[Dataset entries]

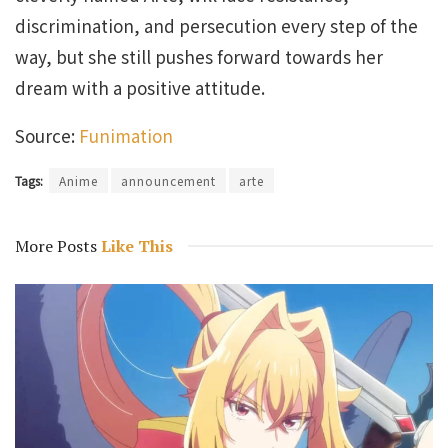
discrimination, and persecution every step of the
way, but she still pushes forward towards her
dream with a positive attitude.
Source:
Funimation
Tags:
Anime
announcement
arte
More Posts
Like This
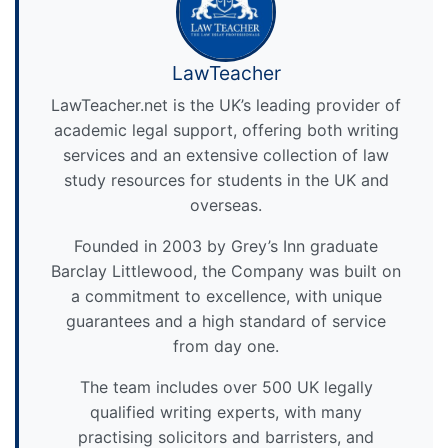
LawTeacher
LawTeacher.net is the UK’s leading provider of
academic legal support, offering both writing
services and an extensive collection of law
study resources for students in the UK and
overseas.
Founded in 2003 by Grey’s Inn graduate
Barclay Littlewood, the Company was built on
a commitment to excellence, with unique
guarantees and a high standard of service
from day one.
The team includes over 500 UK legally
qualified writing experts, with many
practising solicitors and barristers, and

...

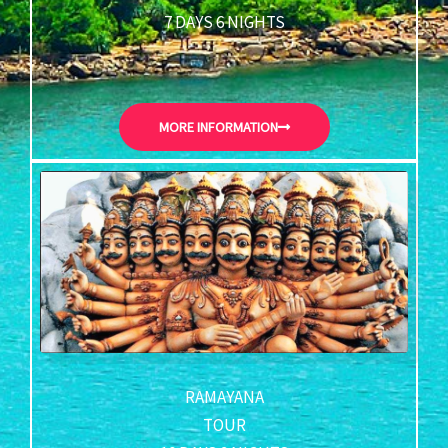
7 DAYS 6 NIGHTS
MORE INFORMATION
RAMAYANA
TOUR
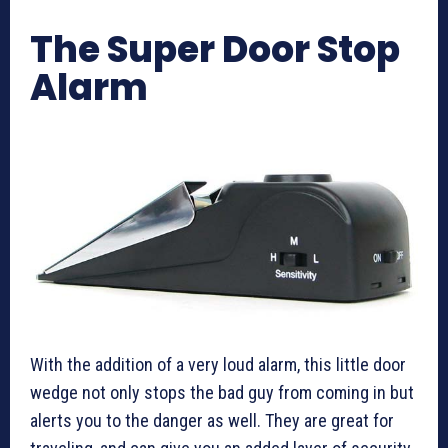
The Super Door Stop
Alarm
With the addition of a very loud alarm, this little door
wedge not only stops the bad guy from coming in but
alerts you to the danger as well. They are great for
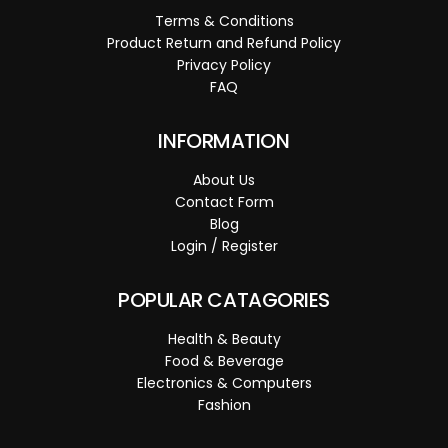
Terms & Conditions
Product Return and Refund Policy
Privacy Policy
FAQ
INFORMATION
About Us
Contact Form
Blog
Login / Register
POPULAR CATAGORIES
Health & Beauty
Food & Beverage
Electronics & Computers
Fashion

Task objective:
Keep only those lines of the records that hold "Policy", and return them.

Solved problem:
Product Return and Refund Policy
Privacy Policy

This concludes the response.